Excerpt provided ->
= = = = = = =

How do the rivers Tigris and Euphrates figure into a Black Sea/Med. Sea hypothesis? Doesn't it stand to reason that a good way to permanently shut us out of the garden of Eden was to make it absolutely impossible to inhabit that ground? And what about all that petroleum under the Saudi desert?

I do believe the flood was world wide which accounts for sedimentary rock strata found everywhere.


----------



## Bladestunner316 (Feb 3, 2006)

NO it was billions of years of evolution because of the big bang


----------



## non dignus (Feb 3, 2006)

I believe in the big bang theory.

God said it, and BANG there it was. I heard a theory (this is a little off topic, I hope you don't mind) that the Lord first created all the energy of the universe: "Let there be light." That was the ex nihilo'. So then He used those light "waveacles" as basic building blocks to make the elements and so forth which means everything is an intricate constuction of these light units.


----------



## Bladestunner316 (Feb 3, 2006)

Interesting I also heard a theory that God used the angels to create things.


----------



## Anton Bruckner (Feb 3, 2006)

God said, "Let there be Light", not God told the angels, say, "Let there be Light".

I was a local flood proponent, but I had to change to global flood. The evidence is too overwhelming.


----------



## biblelighthouse (Feb 3, 2006)

> _Originally posted by Slippery_
> God said, "Let there be Light", not God told the angels, say, "Let there be Light".

= = = = = = =

Provided information ->

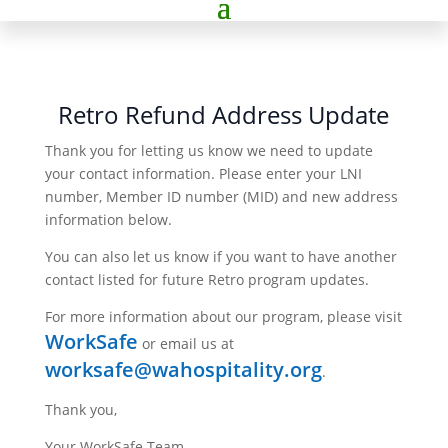
Retro Refund Address Update
Thank you for letting us know we need to update
your contact information. Please enter your LNI
number, Member ID number (MID) and new address
information below.
You can also let us know if you want to have another
contact listed for future Retro program updates.
For more information about our program, please visit
WorkSafe
or email us at
worksafe@wahospitality.org
.
Thank you,
Your WorkSafe Team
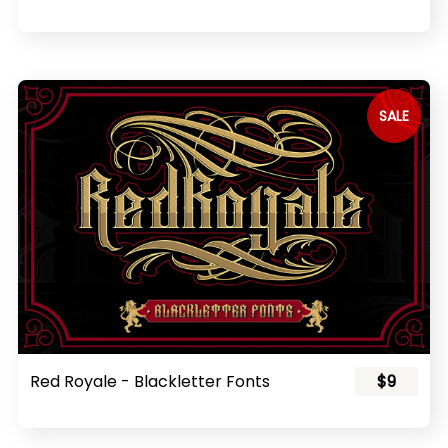
SALE
Red Royale - Blackletter Fonts
$9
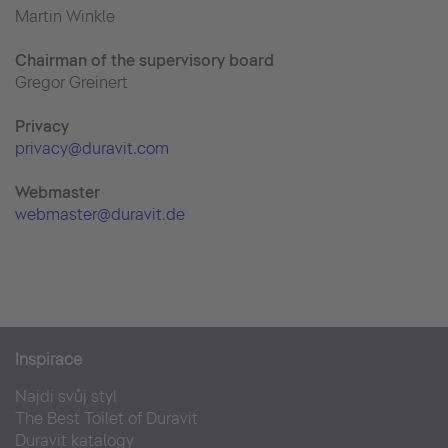
Martin Winkle
Chairman of the supervisory board
Gregor Greinert
Priva
cy
privacy@duravit.com
Webmaster
webmaster@duravit.de
Inspirace
Najdi svůj styl
The Best Toilet of Duravit
Duravit katalogy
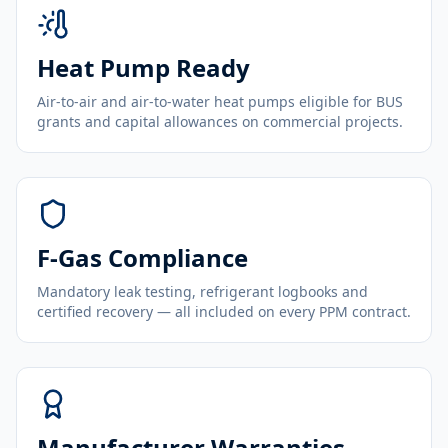
Heat Pump Ready
Air-to-air and air-to-water heat pumps eligible for BUS
grants and capital allowances on commercial projects.
F-Gas Compliance
Mandatory leak testing, refrigerant logbooks and
certified recovery — all included on every PPM contract.
Manufacturer Warranties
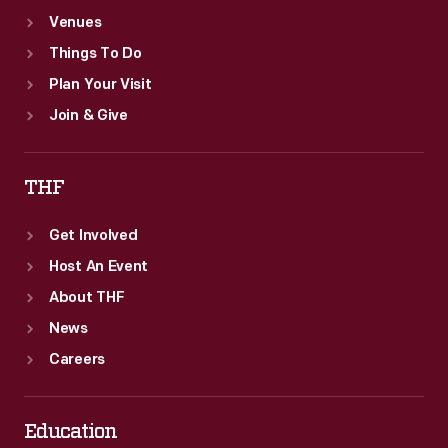
Venues
Things To Do
Plan Your Visit
Join & Give
THF
Get Involved
Host An Event
About THF
News
Careers
Education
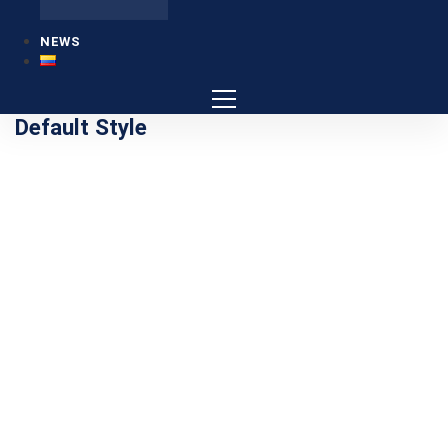
NEWS
Default Style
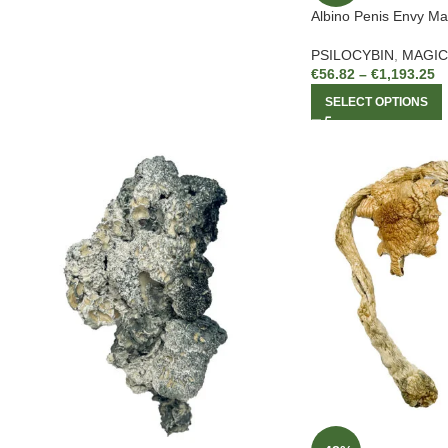
Albino Penis Envy M
PSILOCYBIN
,
MAGI
€
56.82
–
€
1,193.25
SELECT OPTIONS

= = = = = = =

Work request ->
In the forum thread above, condense the paragraph beginning "God said it, and BANG there it was" into a short list that keeps its main points.

Response to the exercise ->
- God spoke, and the universe appeared at once.
- According to a theory the poster had heard, the Lord first created all the energy of the universe with "Let there be light," which was the creation ex nihilo.
- He then used these light "waveacles" as basic building blocks for the elements and everything else.
- On this view, everything is an intricate construction of light units.